Rather than asking whether the government used threats or inducements to compel the specific content-moderation decisions that injured the respondents, the 5th Circuit “deemed all of the private platforms’ content-moderation activities to be state action by radically expanding the state-action doctrine,” said the brief. The court applied “malleable standards” to find coercion “even absent any threat of adverse action,” it said.
The 5th Circuit defined significant encouragement as requiring nothing more than “entanglement” in the platforms’ content-moderation efforts, said the brief. That’s “a novel standard” that the court found was satisfied “simply because various government agencies met with the platforms, shared information within their respective areas of expertise, and responded to platforms’ questions,” it said.
The “implications” of the 5th Circuit’s holdings “are startling,” said the brief. The court “imposed unprecedented limits” on the ability of the president’s closest aides “to speak about matters of public concern,” on the FBI’s ability to address threats to U.S. security and on the CDC’s ability to relay public-health information, it said.
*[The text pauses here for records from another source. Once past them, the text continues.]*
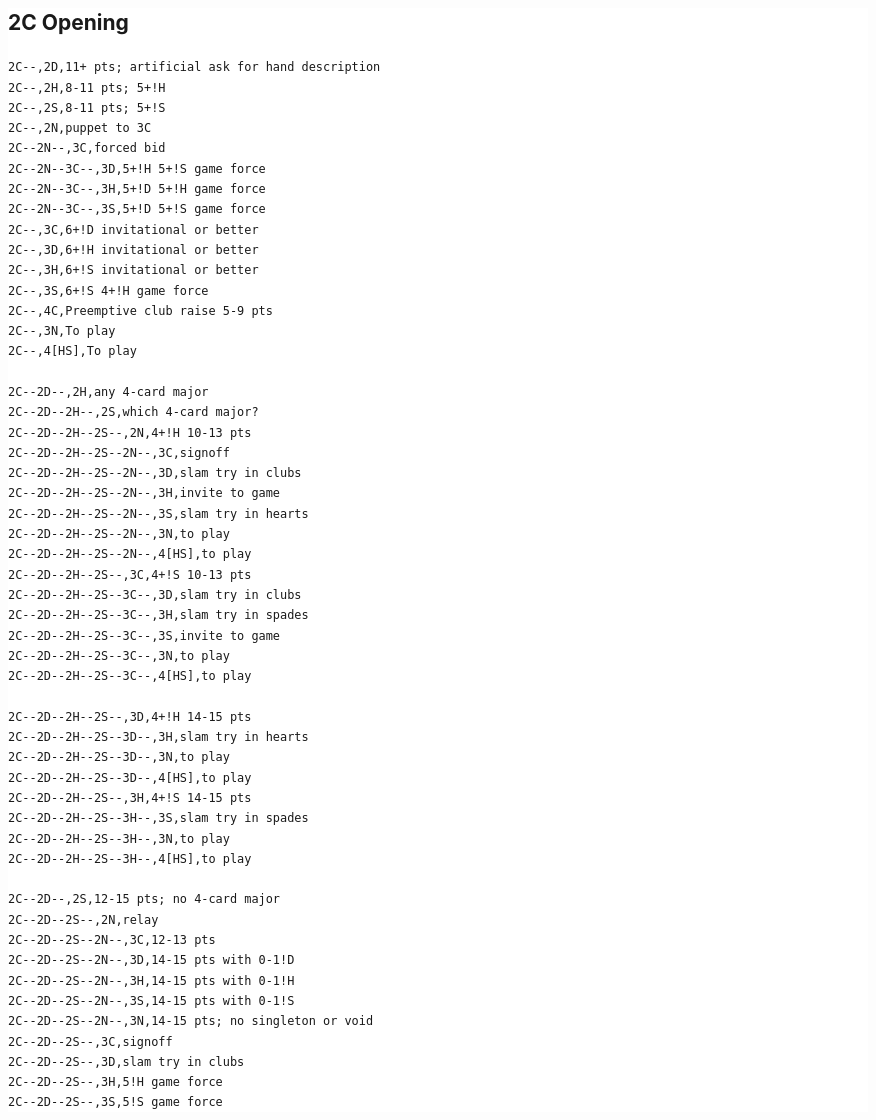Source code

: 
## 2C Opening

    2C--,2D,11+ pts; artificial ask for hand description
    2C--,2H,8-11 pts; 5+!H
    2C--,2S,8-11 pts; 5+!S
    2C--,2N,puppet to 3C
    2C--2N--,3C,forced bid
    2C--2N--3C--,3D,5+!H 5+!S game force
    2C--2N--3C--,3H,5+!D 5+!H game force
    2C--2N--3C--,3S,5+!D 5+!S game force
    2C--,3C,6+!D invitational or better
    2C--,3D,6+!H invitational or better
    2C--,3H,6+!S invitational or better
    2C--,3S,6+!S 4+!H game force
    2C--,4C,Preemptive club raise 5-9 pts
    2C--,3N,To play
    2C--,4[HS],To play

    2C--2D--,2H,any 4-card major
    2C--2D--2H--,2S,which 4-card major?
    2C--2D--2H--2S--,2N,4+!H 10-13 pts
    2C--2D--2H--2S--2N--,3C,signoff
    2C--2D--2H--2S--2N--,3D,slam try in clubs
    2C--2D--2H--2S--2N--,3H,invite to game
    2C--2D--2H--2S--2N--,3S,slam try in hearts
    2C--2D--2H--2S--2N--,3N,to play
    2C--2D--2H--2S--2N--,4[HS],to play
    2C--2D--2H--2S--,3C,4+!S 10-13 pts
    2C--2D--2H--2S--3C--,3D,slam try in clubs
    2C--2D--2H--2S--3C--,3H,slam try in spades
    2C--2D--2H--2S--3C--,3S,invite to game
    2C--2D--2H--2S--3C--,3N,to play
    2C--2D--2H--2S--3C--,4[HS],to play

    2C--2D--2H--2S--,3D,4+!H 14-15 pts
    2C--2D--2H--2S--3D--,3H,slam try in hearts
    2C--2D--2H--2S--3D--,3N,to play
    2C--2D--2H--2S--3D--,4[HS],to play
    2C--2D--2H--2S--,3H,4+!S 14-15 pts
    2C--2D--2H--2S--3H--,3S,slam try in spades
    2C--2D--2H--2S--3H--,3N,to play
    2C--2D--2H--2S--3H--,4[HS],to play

    2C--2D--,2S,12-15 pts; no 4-card major
    2C--2D--2S--,2N,relay
    2C--2D--2S--2N--,3C,12-13 pts
    2C--2D--2S--2N--,3D,14-15 pts with 0-1!D
    2C--2D--2S--2N--,3H,14-15 pts with 0-1!H
    2C--2D--2S--2N--,3S,14-15 pts with 0-1!S
    2C--2D--2S--2N--,3N,14-15 pts; no singleton or void
    2C--2D--2S--,3C,signoff
    2C--2D--2S--,3D,slam try in clubs
    2C--2D--2S--,3H,5!H game force
    2C--2D--2S--,3S,5!S game force
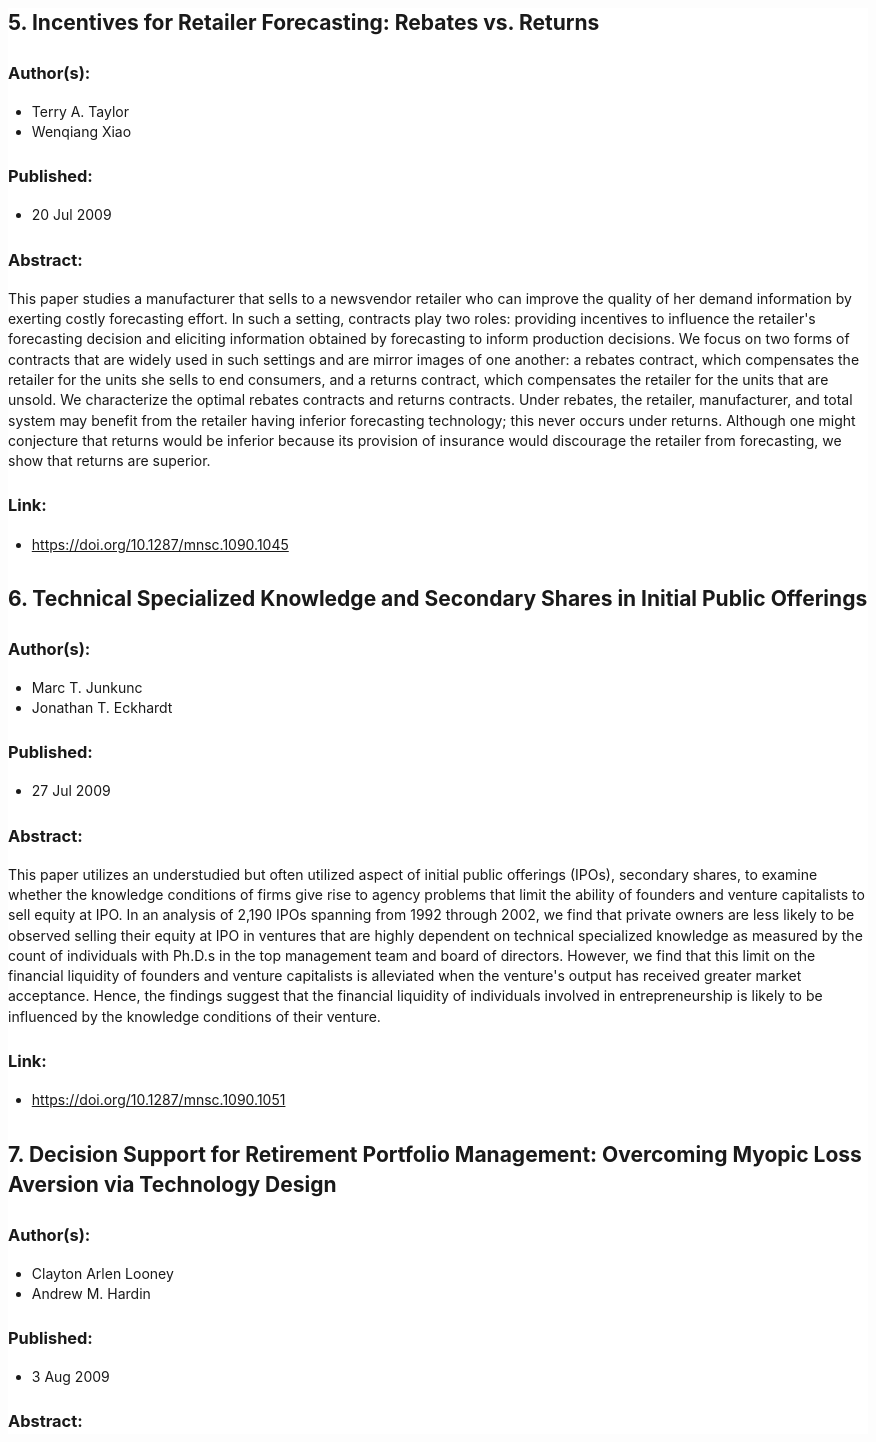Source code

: ## 5. Incentives for Retailer Forecasting: Rebates vs. Returns
### Author(s):
- Terry A. Taylor
- Wenqiang Xiao
### Published:
- 20 Jul 2009
### Abstract:
This paper studies a manufacturer that sells to a newsvendor retailer who can improve the quality of her demand information by exerting costly forecasting effort. In such a setting, contracts play two roles: providing incentives to influence the retailer's forecasting decision and eliciting information obtained by forecasting to inform production decisions. We focus on two forms of contracts that are widely used in such settings and are mirror images of one another: a rebates contract, which compensates the retailer for the units she sells to end consumers, and a returns contract, which compensates the retailer for the units that are unsold. We characterize the optimal rebates contracts and returns contracts. Under rebates, the retailer, manufacturer, and total system may benefit from the retailer having inferior forecasting technology; this never occurs under returns. Although one might conjecture that returns would be inferior because its provision of insurance would discourage the retailer from forecasting, we show that returns are superior.
### Link:
- https://doi.org/10.1287/mnsc.1090.1045

## 6. Technical Specialized Knowledge and Secondary Shares in Initial Public Offerings
### Author(s):
- Marc T. Junkunc
- Jonathan T. Eckhardt
### Published:
- 27 Jul 2009
### Abstract:
This paper utilizes an understudied but often utilized aspect of initial public offerings (IPOs), secondary shares, to examine whether the knowledge conditions of firms give rise to agency problems that limit the ability of founders and venture capitalists to sell equity at IPO. In an analysis of 2,190 IPOs spanning from 1992 through 2002, we find that private owners are less likely to be observed selling their equity at IPO in ventures that are highly dependent on technical specialized knowledge as measured by the count of individuals with Ph.D.s in the top management team and board of directors. However, we find that this limit on the financial liquidity of founders and venture capitalists is alleviated when the venture's output has received greater market acceptance. Hence, the findings suggest that the financial liquidity of individuals involved in entrepreneurship is likely to be influenced by the knowledge conditions of their venture.
### Link:
- https://doi.org/10.1287/mnsc.1090.1051

## 7. Decision Support for Retirement Portfolio Management: Overcoming Myopic Loss Aversion via Technology Design
### Author(s):
- Clayton Arlen Looney
- Andrew M. Hardin
### Published:
- 3 Aug 2009
### Abstract:
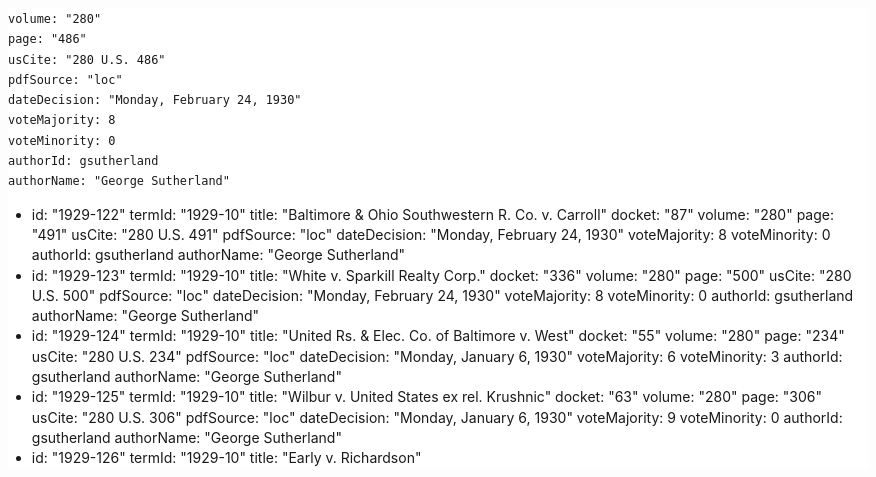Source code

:     volume: "280"
    page: "486"
    usCite: "280 U.S. 486"
    pdfSource: "loc"
    dateDecision: "Monday, February 24, 1930"
    voteMajority: 8
    voteMinority: 0
    authorId: gsutherland
    authorName: "George Sutherland"
  - id: "1929-122"
    termId: "1929-10"
    title: "Baltimore &amp; Ohio Southwestern R. Co. v. Carroll"
    docket: "87"
    volume: "280"
    page: "491"
    usCite: "280 U.S. 491"
    pdfSource: "loc"
    dateDecision: "Monday, February 24, 1930"
    voteMajority: 8
    voteMinority: 0
    authorId: gsutherland
    authorName: "George Sutherland"
  - id: "1929-123"
    termId: "1929-10"
    title: "White v. Sparkill Realty Corp."
    docket: "336"
    volume: "280"
    page: "500"
    usCite: "280 U.S. 500"
    pdfSource: "loc"
    dateDecision: "Monday, February 24, 1930"
    voteMajority: 8
    voteMinority: 0
    authorId: gsutherland
    authorName: "George Sutherland"
  - id: "1929-124"
    termId: "1929-10"
    title: "United Rs. &amp; Elec. Co. of Baltimore v. West"
    docket: "55"
    volume: "280"
    page: "234"
    usCite: "280 U.S. 234"
    pdfSource: "loc"
    dateDecision: "Monday, January 6, 1930"
    voteMajority: 6
    voteMinority: 3
    authorId: gsutherland
    authorName: "George Sutherland"
  - id: "1929-125"
    termId: "1929-10"
    title: "Wilbur v. United States ex rel. Krushnic"
    docket: "63"
    volume: "280"
    page: "306"
    usCite: "280 U.S. 306"
    pdfSource: "loc"
    dateDecision: "Monday, January 6, 1930"
    voteMajority: 9
    voteMinority: 0
    authorId: gsutherland
    authorName: "George Sutherland"
  - id: "1929-126"
    termId: "1929-10"
    title: "Early v. Richardson"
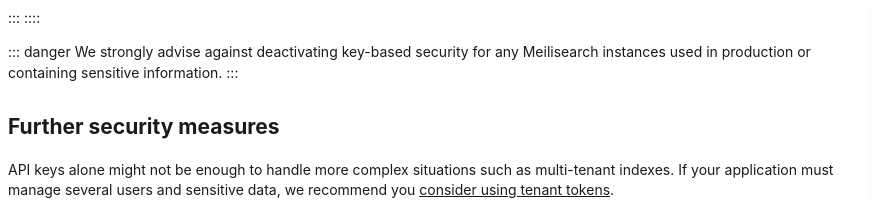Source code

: :::
::::

::: danger
We strongly advise against deactivating key-based security for any Meilisearch instances used in production or containing sensitive information.
:::

## Further security measures

API keys alone might not be enough to handle more complex situations such as multi-tenant indexes. If your application must manage several users and sensitive data, we recommend you [consider using tenant tokens](/learn/security/tenant_tokens.md).
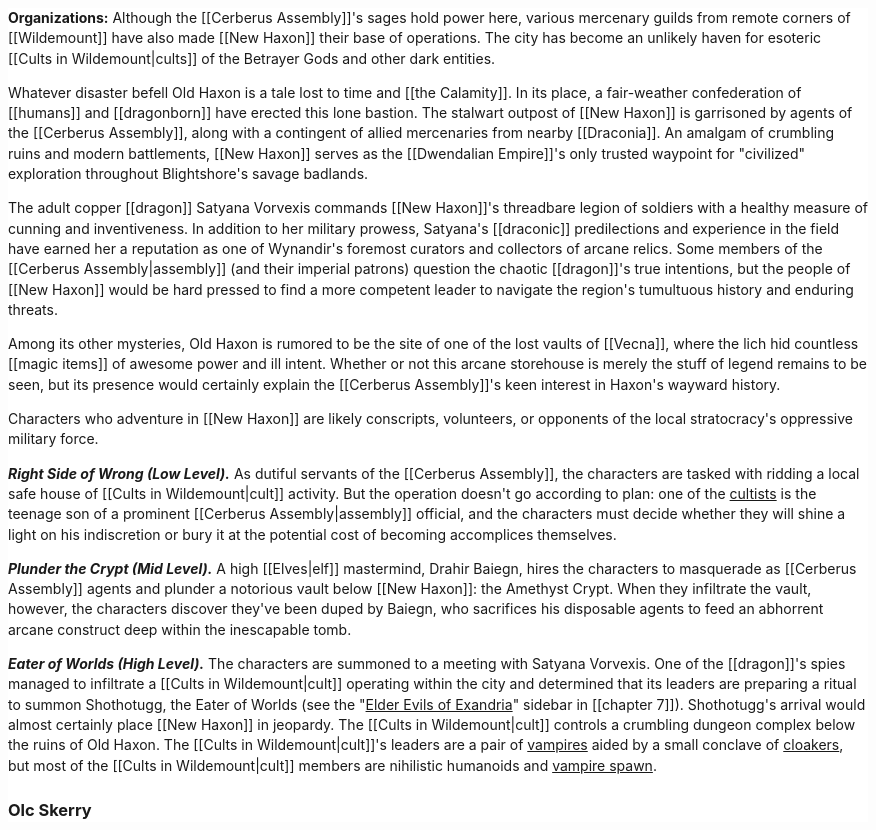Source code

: **Organizations:** Although the [[Cerberus Assembly]]'s sages hold power here, various mercenary guilds from remote corners of [[Wildemount]] have also made [[New Haxon]] their base of operations. The city has become an unlikely haven for esoteric [[Cults in Wildemount|cults]] of the Betrayer Gods and other dark entities.

Whatever disaster befell Old Haxon is a tale lost to time and [[the Calamity]]. In its place, a fair-weather confederation of [[humans]] and [[dragonborn]] have erected this lone bastion. The stalwart outpost of [[New Haxon]] is garrisoned by agents of the [[Cerberus Assembly]], along with a contingent of allied mercenaries from nearby [[Draconia]]. An amalgam of crumbling ruins and modern battlements, [[New Haxon]] serves as the [[Dwendalian Empire]]'s only trusted waypoint for "civilized" exploration throughout Blightshore's savage badlands.

The adult copper [[dragon]] Satyana Vorvexis commands [[New Haxon]]'s threadbare legion of soldiers with a healthy measure of cunning and inventiveness. In addition to her military prowess, Satyana's [[draconic]] predilections and experience in the field have earned her a reputation as one of Wynandir's foremost curators and collectors of arcane relics. Some members of the [[Cerberus Assembly|assembly]] (and their imperial patrons) question the chaotic [[dragon]]'s true intentions, but the people of [[New Haxon]] would be hard pressed to find a more competent leader to navigate the region's tumultuous history and enduring threats.

Among its other mysteries, Old Haxon is rumored to be the site of one of the lost vaults of [[Vecna]], where the lich hid countless [[magic items]] of awesome power and ill intent. Whether or not this arcane storehouse is merely the stuff of legend remains to be seen, but its presence would certainly explain the [[Cerberus Assembly]]'s keen interest in Haxon's wayward history.

Characters who adventure in [[New Haxon]] are likely conscripts, volunteers, or opponents of the local stratocracy's oppressive military force.

_**Right Side of Wrong (Low Level).**_ As dutiful servants of the [[Cerberus Assembly]], the characters are tasked with ridding a local safe house of [[Cults in Wildemount|cult]] activity. But the operation doesn't go according to plan: one of the [cultists](https://www.dndbeyond.com/monsters/cultist) is the teenage son of a prominent [[Cerberus Assembly|assembly]] official, and the characters must decide whether they will shine a light on his indiscretion or bury it at the potential cost of becoming accomplices themselves.

_**Plunder the Crypt (Mid Level).**_ A high [[Elves|elf]] mastermind, Drahir Baiegn, hires the characters to masquerade as [[Cerberus Assembly]] agents and plunder a notorious vault below [[New Haxon]]: the Amethyst Crypt. When they infiltrate the vault, however, the characters discover they've been duped by Baiegn, who sacrifices his disposable agents to feed an abhorrent arcane construct deep within the inescapable tomb.

_**Eater of Worlds (High Level).**_ The characters are summoned to a meeting with Satyana Vorvexis. One of the [[dragon]]'s spies managed to infiltrate a [[Cults in Wildemount|cult]] operating within the city and determined that its leaders are preparing a ritual to summon Shothotugg, the Eater of Worlds (see the "[Elder Evils of Exandria](https://www.dndbeyond.com/sources/egtw/wildemount-bestiary/#sidebarElderEvilsOfExandria "[[Elder Evils]] of [[Exandria]]")" sidebar in [[chapter 7]]). Shothotugg's arrival would almost certainly place [[New Haxon]] in jeopardy. The [[Cults in Wildemount|cult]] controls a crumbling dungeon complex below the ruins of Old Haxon. The [[Cults in Wildemount|cult]]'s leaders are a pair of [vampires](https://www.dndbeyond.com/monsters/vampire) aided by a small conclave of [cloakers](https://www.dndbeyond.com/monsters/cloaker), but most of the [[Cults in Wildemount|cult]] members are nihilistic humanoids and [vampire spawn](https://www.dndbeyond.com/monsters/vampire-spawn).

### Olc Skerry
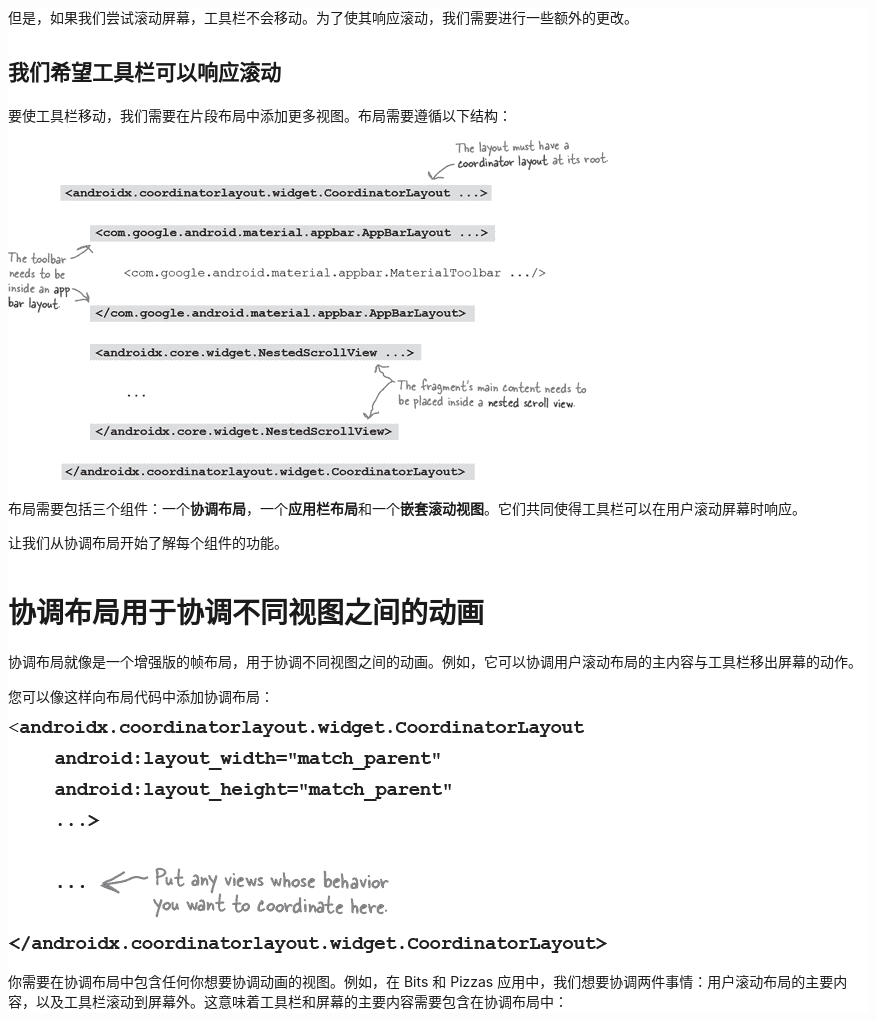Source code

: 但是，如果我们尝试滚动屏幕，工具栏不会移动。为了使其响应滚动，我们需要进行一些额外的更改。

## 我们希望工具栏可以响应滚动

要使工具栏移动，我们需要在片段布局中添加更多视图。布局需要遵循以下结构：

![image](img/f0364-03.png)

布局需要包括三个组件：一个**协调布局**，一个**应用栏布局**和一个**嵌套滚动视图**。它们共同使得工具栏可以在用户滚动屏幕时响应。

让我们从协调布局开始了解每个组件的功能。

# 协调布局用于协调不同视图之间的动画

协调布局就像是一个增强版的帧布局，用于协调不同视图之间的动画。例如，它可以协调用户滚动布局的主内容与工具栏移出屏幕的动作。

您可以像这样向布局代码中添加协调布局：

![image](img/f0365-02.png)

你需要在协调布局中包含任何你想要协调动画的视图。例如，在 Bits 和 Pizzas 应用中，我们想要协调两件事情：用户滚动布局的主要内容，以及工具栏滚动到屏幕外。这意味着工具栏和屏幕的主要内容需要包含在协调布局中：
The injunction “contravenes equitable principles,” said the brief. The 5th Circuit didn’t identify any facts demonstrating that the respondents “will likely suffer irreparable injury in the future,” it said. The injunction also is overbroad because it extends relief “to nonparties and covers any governmental communication about moderation of content on any topic posted by any user on any platform,” it said. Because of its breadth and vagueness, the injunction “would irreparably harm the government and the public” by chilling a host of “legitimate” executive branch communications, it said.